(REQUIRED ACTION):
Return the records below exactly; pictures stay out.

(AVAILABLE RECORDS):
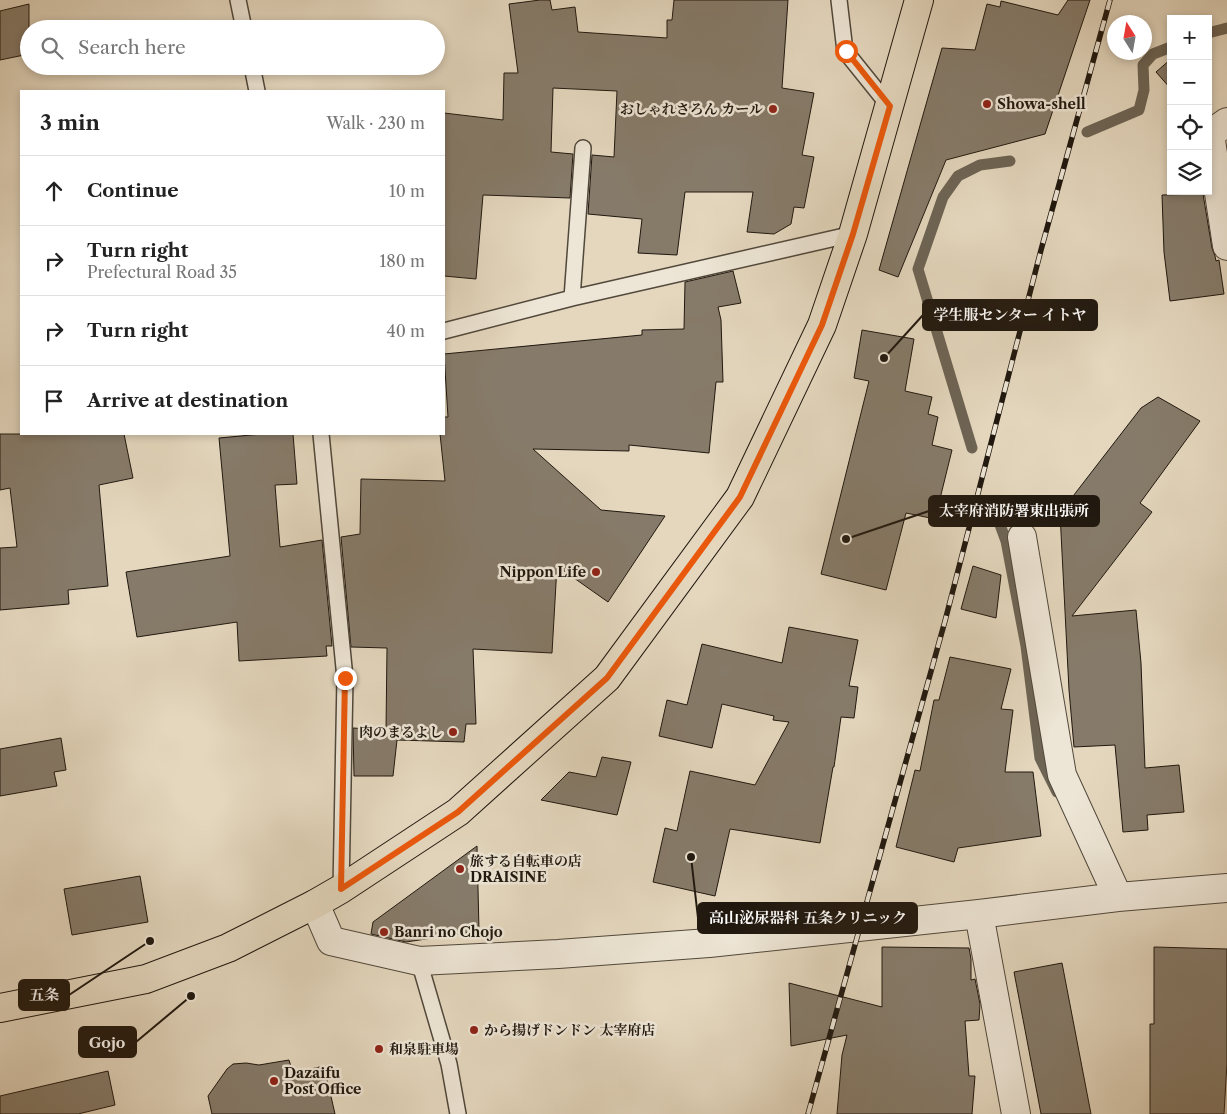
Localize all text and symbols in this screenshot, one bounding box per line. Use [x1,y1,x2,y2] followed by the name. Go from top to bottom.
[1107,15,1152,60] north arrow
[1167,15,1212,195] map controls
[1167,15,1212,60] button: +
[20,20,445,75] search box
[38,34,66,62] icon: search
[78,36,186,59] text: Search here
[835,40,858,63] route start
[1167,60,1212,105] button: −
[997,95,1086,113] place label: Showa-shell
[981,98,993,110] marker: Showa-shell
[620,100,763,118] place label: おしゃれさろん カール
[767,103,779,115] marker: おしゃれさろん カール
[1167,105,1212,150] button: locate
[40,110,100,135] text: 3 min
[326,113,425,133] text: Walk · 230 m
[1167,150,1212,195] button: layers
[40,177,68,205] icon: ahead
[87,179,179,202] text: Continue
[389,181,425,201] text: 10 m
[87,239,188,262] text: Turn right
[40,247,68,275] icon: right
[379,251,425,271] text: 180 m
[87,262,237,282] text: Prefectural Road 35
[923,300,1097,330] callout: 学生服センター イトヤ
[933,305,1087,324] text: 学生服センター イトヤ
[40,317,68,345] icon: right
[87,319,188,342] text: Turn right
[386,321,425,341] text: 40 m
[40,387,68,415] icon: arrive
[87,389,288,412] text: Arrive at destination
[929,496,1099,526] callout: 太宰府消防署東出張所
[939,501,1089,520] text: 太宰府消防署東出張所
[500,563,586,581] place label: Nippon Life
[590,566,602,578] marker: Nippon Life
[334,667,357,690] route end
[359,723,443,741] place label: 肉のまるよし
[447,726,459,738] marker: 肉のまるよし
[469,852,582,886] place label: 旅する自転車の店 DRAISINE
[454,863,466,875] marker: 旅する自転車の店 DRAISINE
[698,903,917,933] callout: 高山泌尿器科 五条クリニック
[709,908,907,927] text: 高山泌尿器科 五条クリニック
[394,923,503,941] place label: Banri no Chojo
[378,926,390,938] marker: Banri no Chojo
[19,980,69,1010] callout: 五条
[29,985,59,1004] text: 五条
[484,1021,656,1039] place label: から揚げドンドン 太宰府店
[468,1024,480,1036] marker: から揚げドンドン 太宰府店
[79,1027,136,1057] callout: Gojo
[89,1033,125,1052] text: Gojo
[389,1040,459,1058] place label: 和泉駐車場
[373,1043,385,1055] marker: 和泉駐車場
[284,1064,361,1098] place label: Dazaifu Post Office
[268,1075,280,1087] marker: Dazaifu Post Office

(REPLY):
Localize all text and symbols in this screenshot, one bounding box per line. Use [x1,y1,x2,y2] followed by the name. Go from top to bottom.
[1107,15,1152,60] north arrow
[1167,15,1212,195] map controls
[1167,15,1212,60] button: +
[20,20,445,75] search box
[38,34,66,62] icon: search
[78,36,186,59] text: Search here
[835,40,858,63] route start
[1167,60,1212,105] button: −
[997,95,1086,113] place label: Showa-shell
[981,98,993,110] marker: Showa-shell
[620,100,763,118] place label: おしゃれさろん カール
[767,103,779,115] marker: おしゃれさろん カール
[1167,105,1212,150] button: locate
[40,110,100,135] text: 3 min
[326,113,425,133] text: Walk · 230 m
[1167,150,1212,195] button: layers
[40,177,68,205] icon: ahead
[87,179,179,202] text: Continue
[389,181,425,201] text: 10 m
[87,239,188,262] text: Turn right
[40,247,68,275] icon: right
[379,251,425,271] text: 180 m
[87,262,237,282] text: Prefectural Road 35
[923,300,1097,330] callout: 学生服センター イトヤ
[933,305,1087,324] text: 学生服センター イトヤ
[40,317,68,345] icon: right
[87,319,188,342] text: Turn right
[386,321,425,341] text: 40 m
[40,387,68,415] icon: arrive
[87,389,288,412] text: Arrive at destination
[929,496,1099,526] callout: 太宰府消防署東出張所
[939,501,1089,520] text: 太宰府消防署東出張所
[500,563,586,581] place label: Nippon Life
[590,566,602,578] marker: Nippon Life
[334,667,357,690] route end
[359,723,443,741] place label: 肉のまるよし
[447,726,459,738] marker: 肉のまるよし
[469,852,582,886] place label: 旅する自転車の店 DRAISINE
[454,863,466,875] marker: 旅する自転車の店 DRAISINE
[698,903,917,933] callout: 高山泌尿器科 五条クリニック
[709,908,907,927] text: 高山泌尿器科 五条クリニック
[394,923,503,941] place label: Banri no Chojo
[378,926,390,938] marker: Banri no Chojo
[19,980,69,1010] callout: 五条
[29,985,59,1004] text: 五条
[484,1021,656,1039] place label: から揚げドンドン 太宰府店
[468,1024,480,1036] marker: から揚げドンドン 太宰府店
[79,1027,136,1057] callout: Gojo
[89,1033,125,1052] text: Gojo
[389,1040,459,1058] place label: 和泉駐車場
[373,1043,385,1055] marker: 和泉駐車場
[284,1064,361,1098] place label: Dazaifu Post Office
[268,1075,280,1087] marker: Dazaifu Post Office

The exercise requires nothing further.